- BRIEF: Rewrite every line of the records below as a single numbered list. Skip any blank lines and leave the pictures out.

- RECORDS SHOWN:
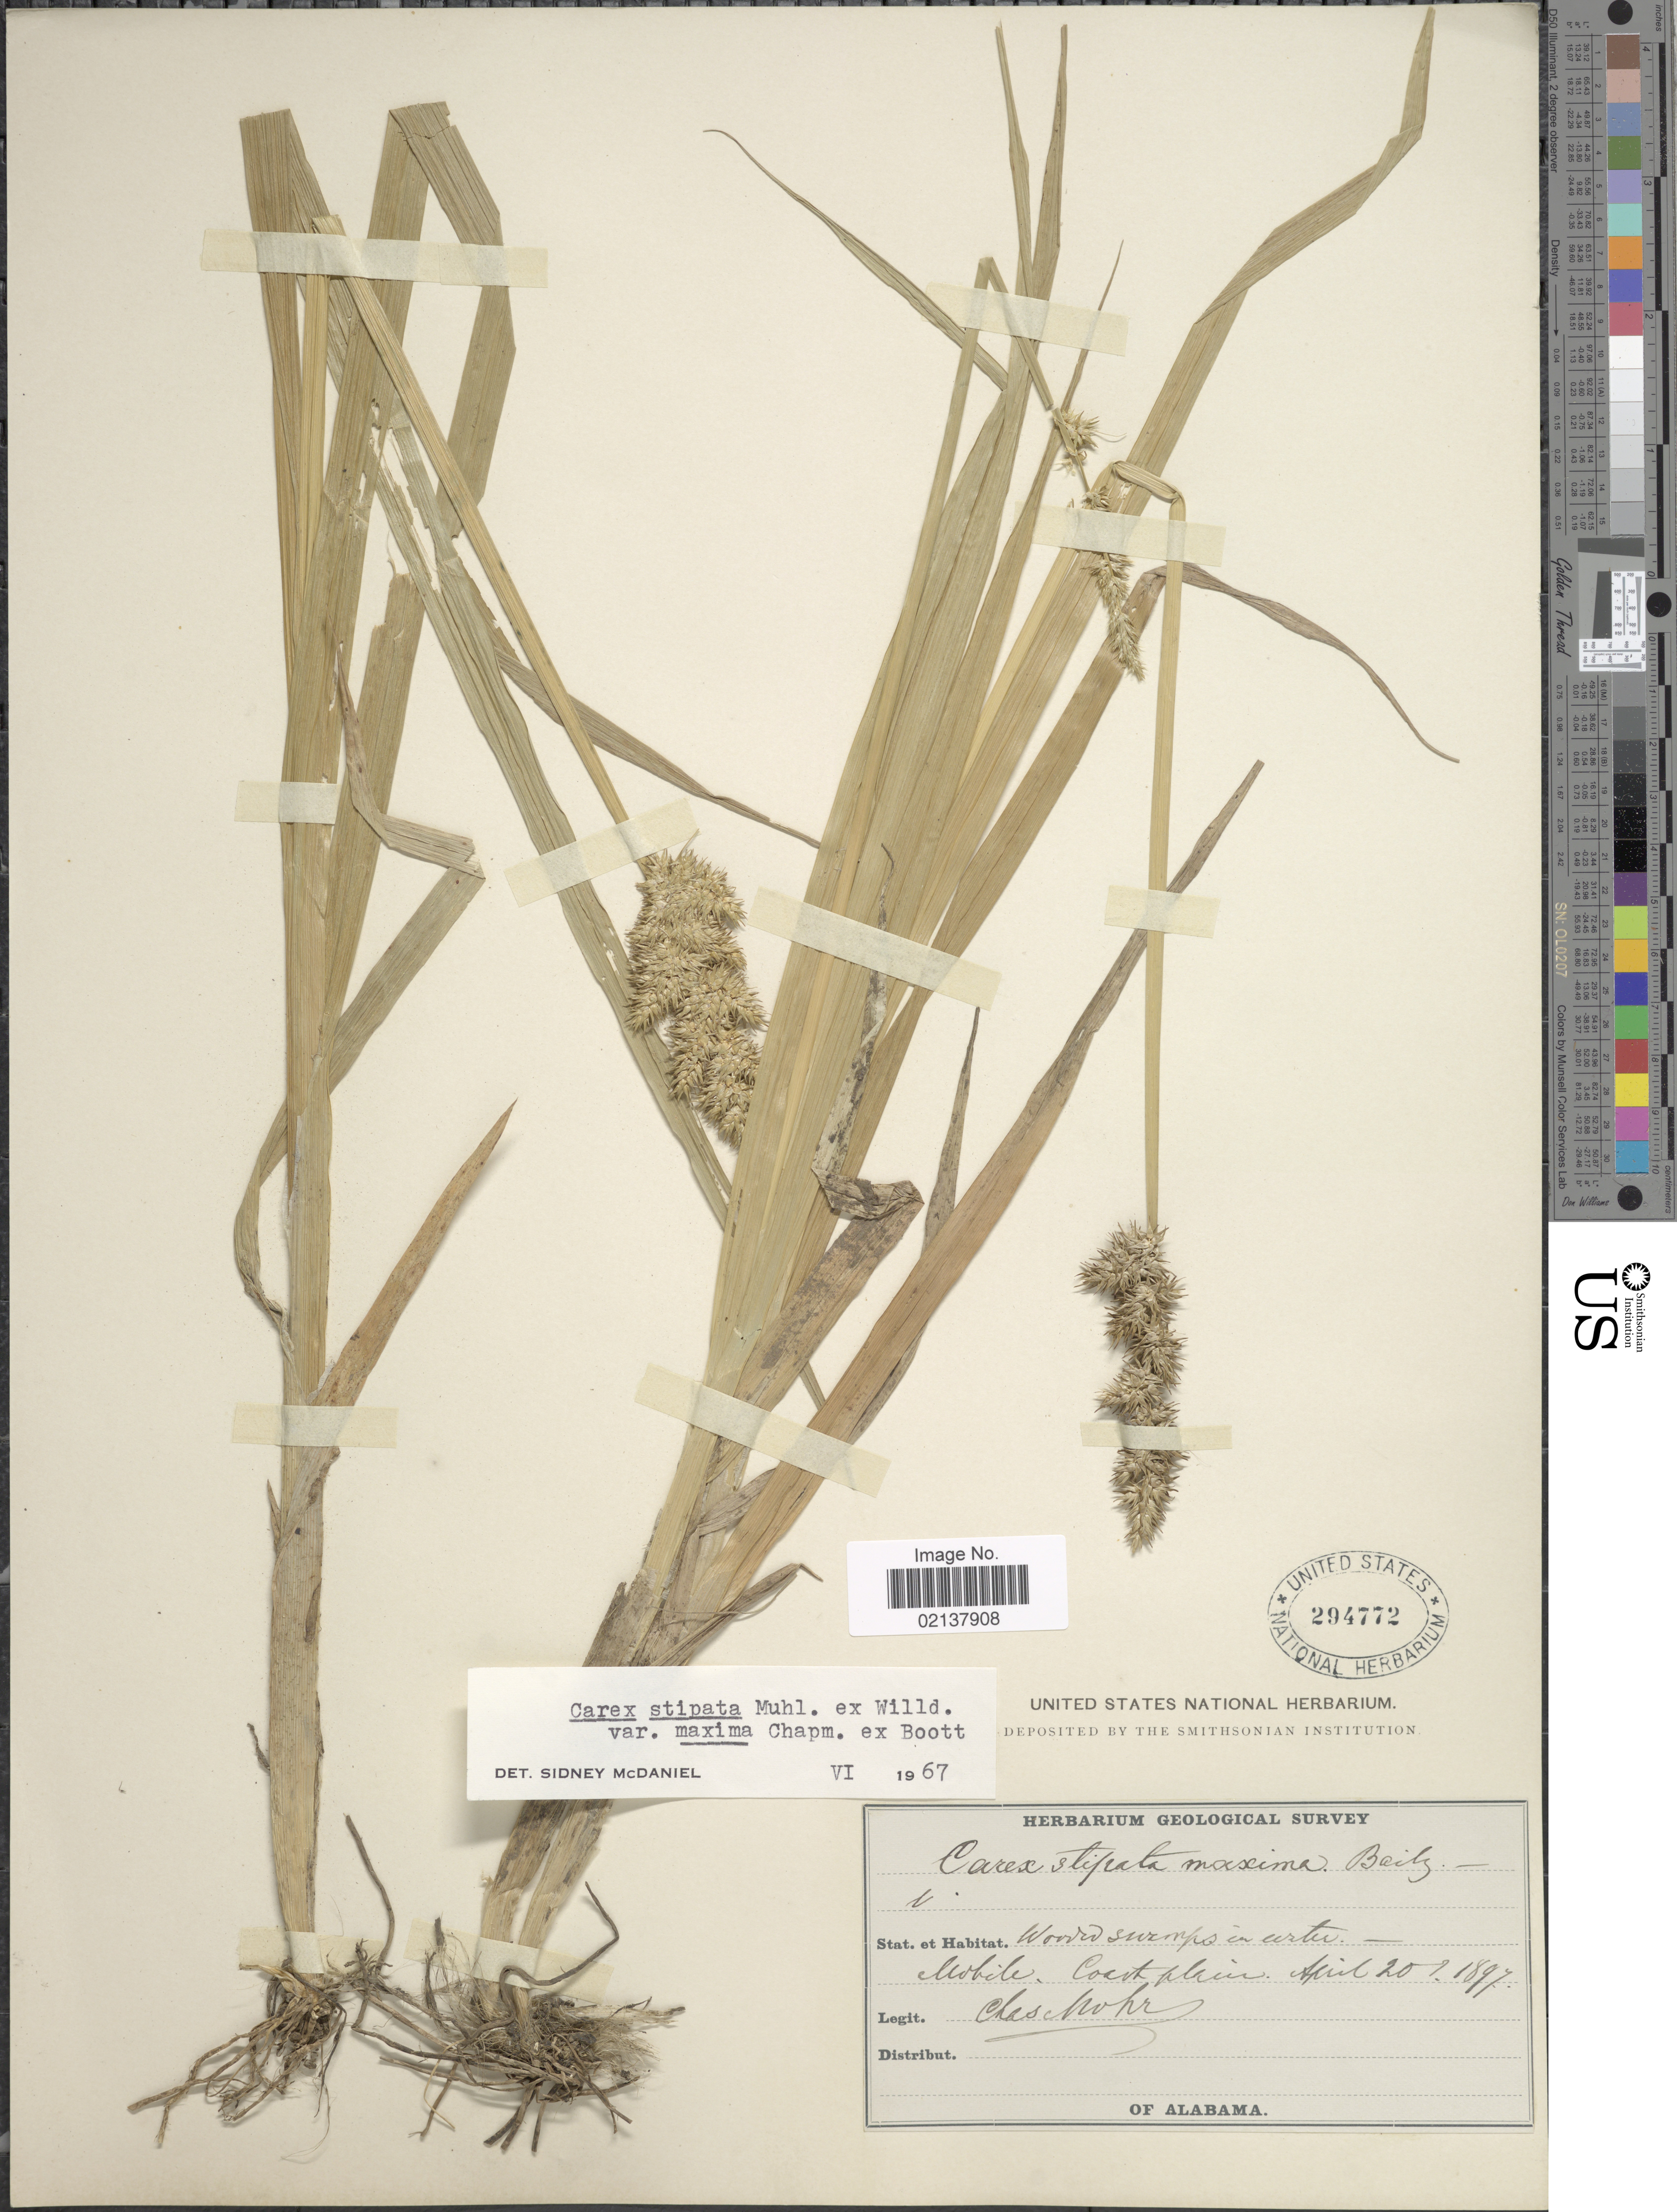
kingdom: Plantae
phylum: Tracheophyta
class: Liliopsida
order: Poales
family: Cyperaceae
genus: Carex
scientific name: Carex stipata var. maxima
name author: Chapm. ex Boott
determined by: Strong, Mark T., (BOT), Smithsonian Institution - National Museum of Natural History (UNITED STATES)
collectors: C. T. Mohr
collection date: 1897-04-20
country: United States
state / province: Alabama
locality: Mobile, Coast plain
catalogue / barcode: US 294772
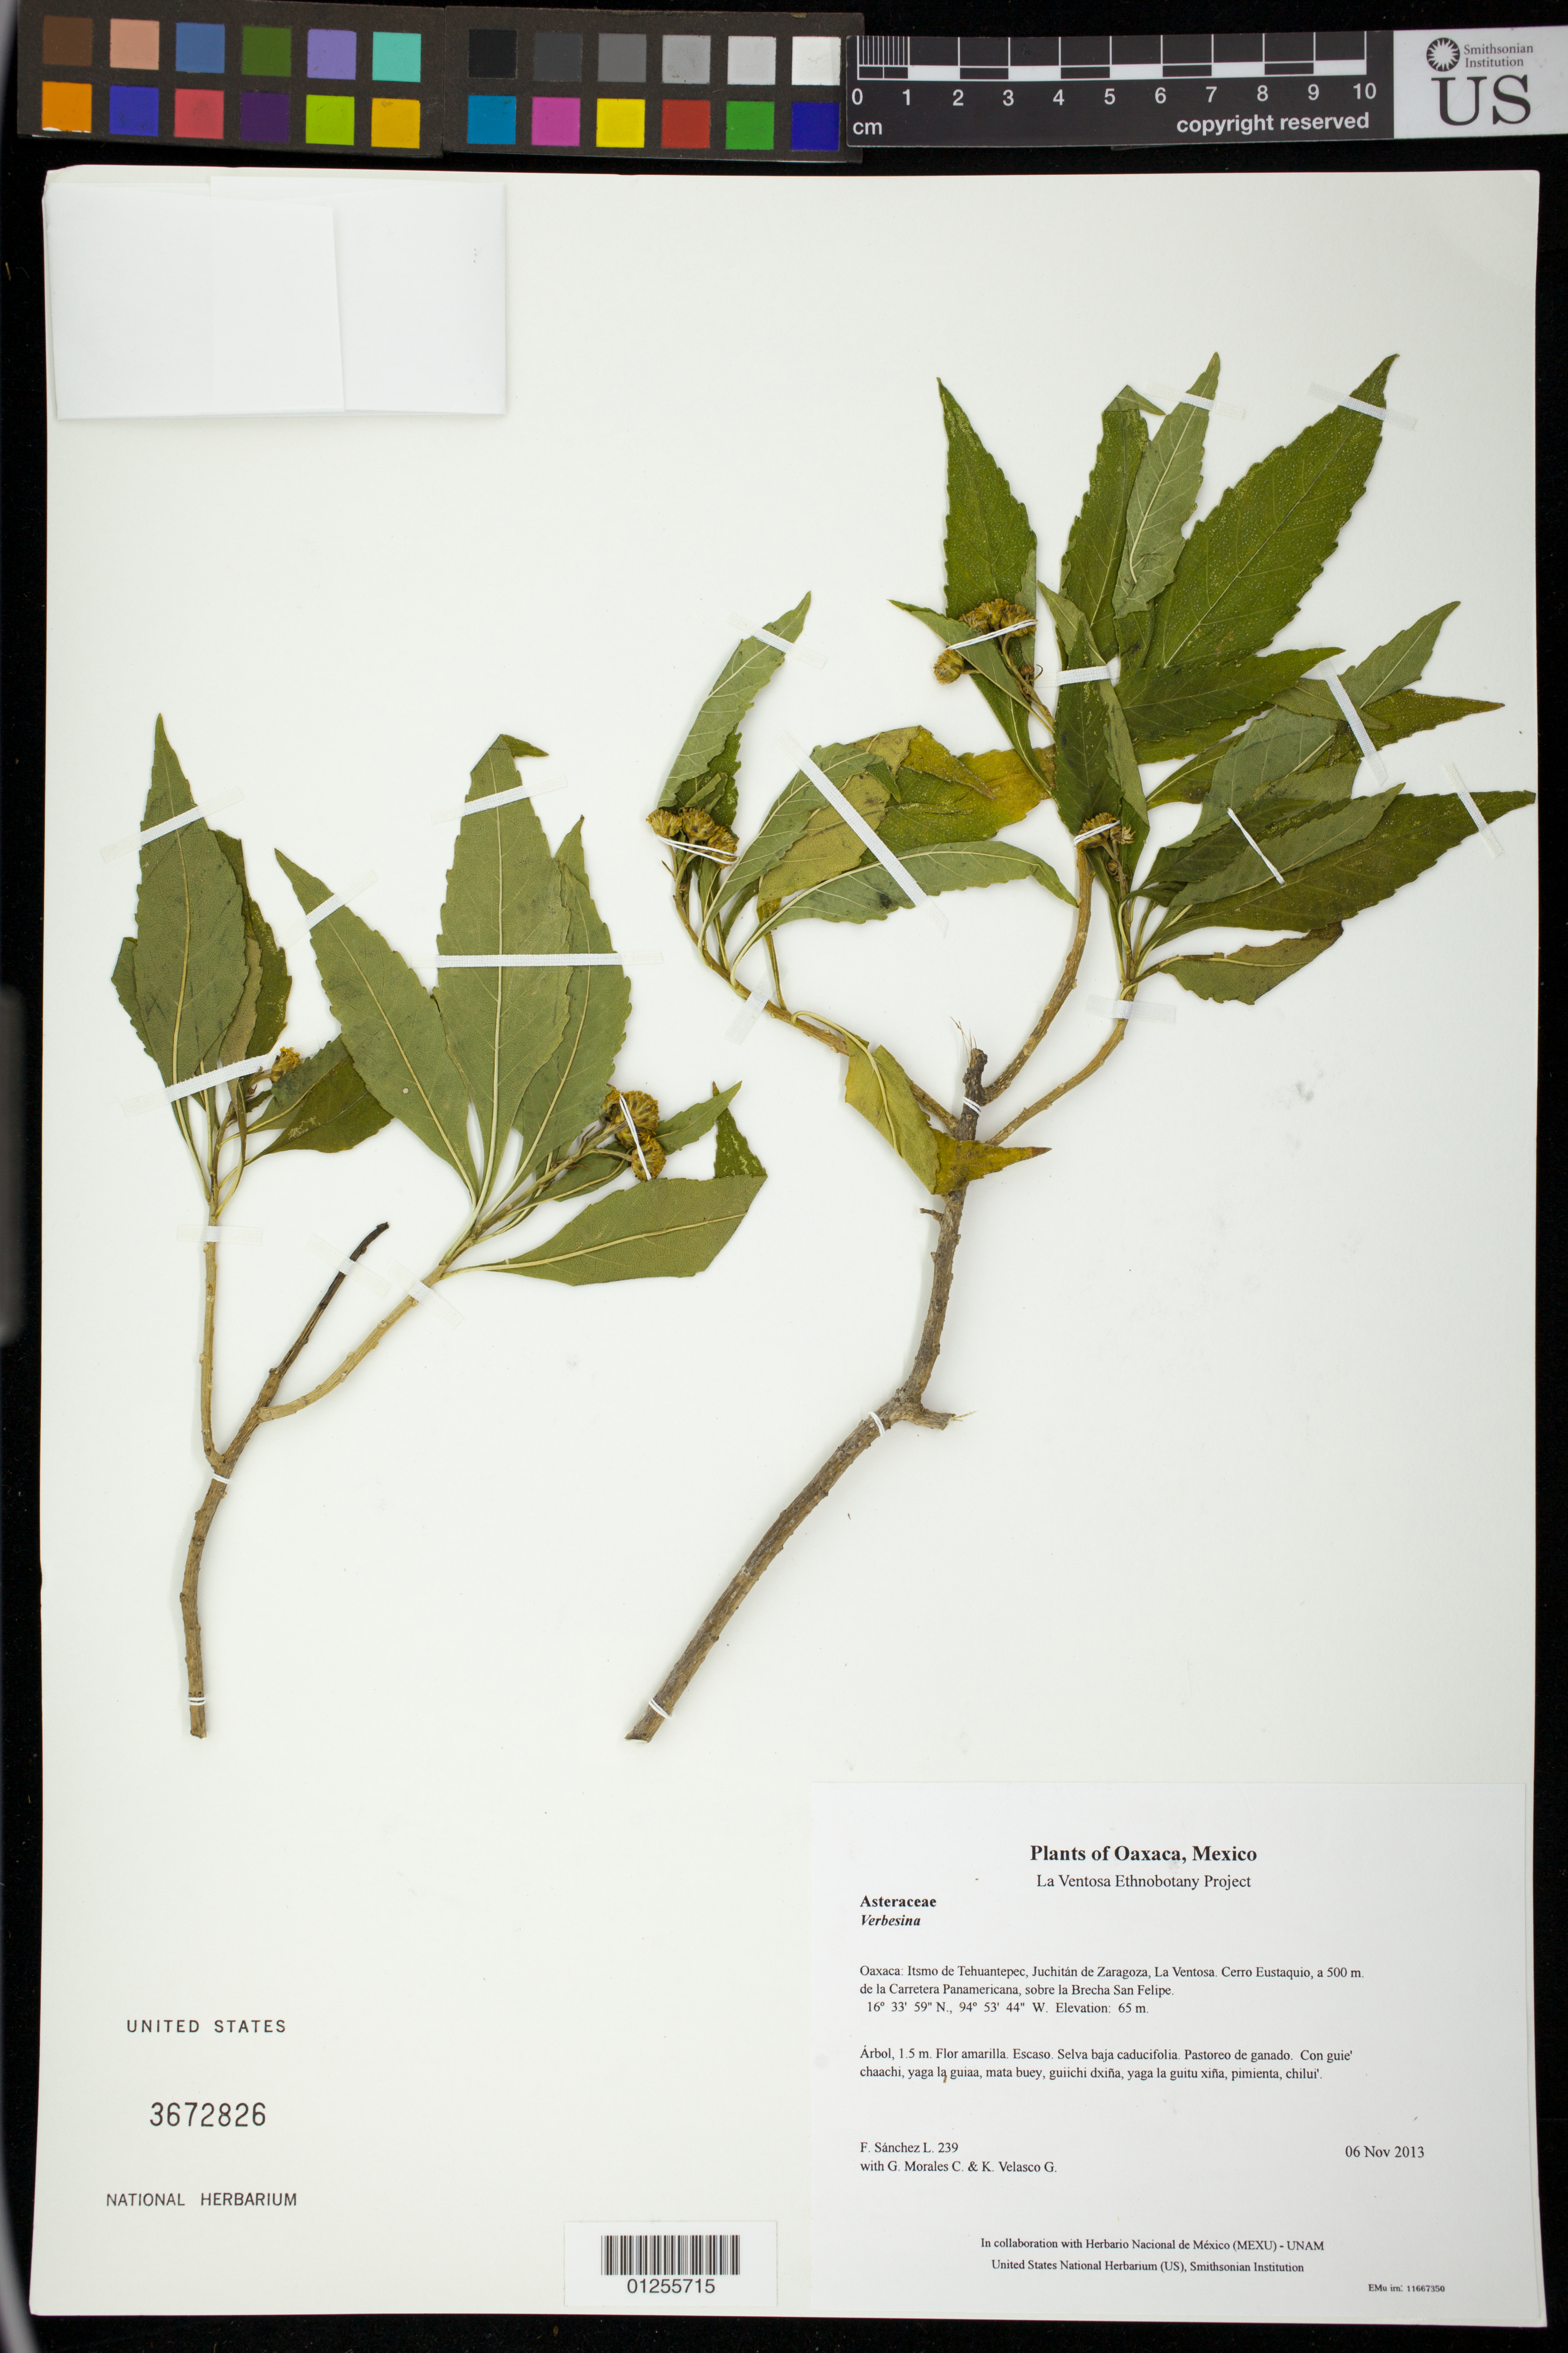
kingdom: Plantae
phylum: Tracheophyta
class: Magnoliopsida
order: Asterales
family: Asteraceae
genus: Verbesina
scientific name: Verbesina perymenioides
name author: Sch. Bip. ex Klatt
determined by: Robinson, Harold E.; Edwards, Robert D.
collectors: F. Sánchez L., G. Morales C. & K. Velasco G.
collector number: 239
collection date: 2013-11-06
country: Mexico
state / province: Oaxaca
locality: Itsmo de Tehuantepec, Juchitán de Zaragoza, La Ventosa. Cerro Eustaquio, a 500 m. de la Carretera Panamericana, sobre la Brecha San Felipe.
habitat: Selva baja caducifolia. Pastoreo de ganado.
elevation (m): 65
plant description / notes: JEBOT, MEXU, SERO, US; Yaga. 1.5 m. Guie' naguchi. Huaxie'.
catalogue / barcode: US 3672826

- COMPLETE ANSWER:
1. kingdom: Plantae
2. phylum: Tracheophyta
3. class: Liliopsida
4. order: Poales
5. family: Cyperaceae
6. genus: Carex
7. scientific name: Carex stipata var. maxima
8. name author: Chapm. ex Boott
9. determined by: Strong, Mark T., (BOT), Smithsonian Institution - National Museum of Natural History (UNITED STATES)
10. collectors: C. T. Mohr
11. collection date: 1897-04-20
12. country: United States
13. state / province: Alabama
14. locality: Mobile, Coast plain
15. catalogue / barcode: US 294772
16. kingdom: Plantae
17. phylum: Tracheophyta
18. class: Magnoliopsida
19. order: Asterales
20. family: Asteraceae
21. genus: Verbesina
22. scientific name: Verbesina perymenioides
23. name author: Sch. Bip. ex Klatt
24. determined by: Robinson, Harold E.; Edwards, Robert D.
25. collectors: F. Sánchez L., G. Morales C. & K. Velasco G.
26. collector number: 239
27. collection date: 2013-11-06
28. country: Mexico
29. state / province: Oaxaca
30. locality: Itsmo de Tehuantepec, Juchitán de Zaragoza, La Ventosa. Cerro Eustaquio, a 500 m. de la Carretera Panamericana, sobre la Brecha San Felipe.
31. habitat: Selva baja caducifolia. Pastoreo de ganado.
32. elevation (m): 65
33. plant description / notes: JEBOT, MEXU, SERO, US; Yaga. 1.5 m. Guie' naguchi. Huaxie'.
34. catalogue / barcode: US 3672826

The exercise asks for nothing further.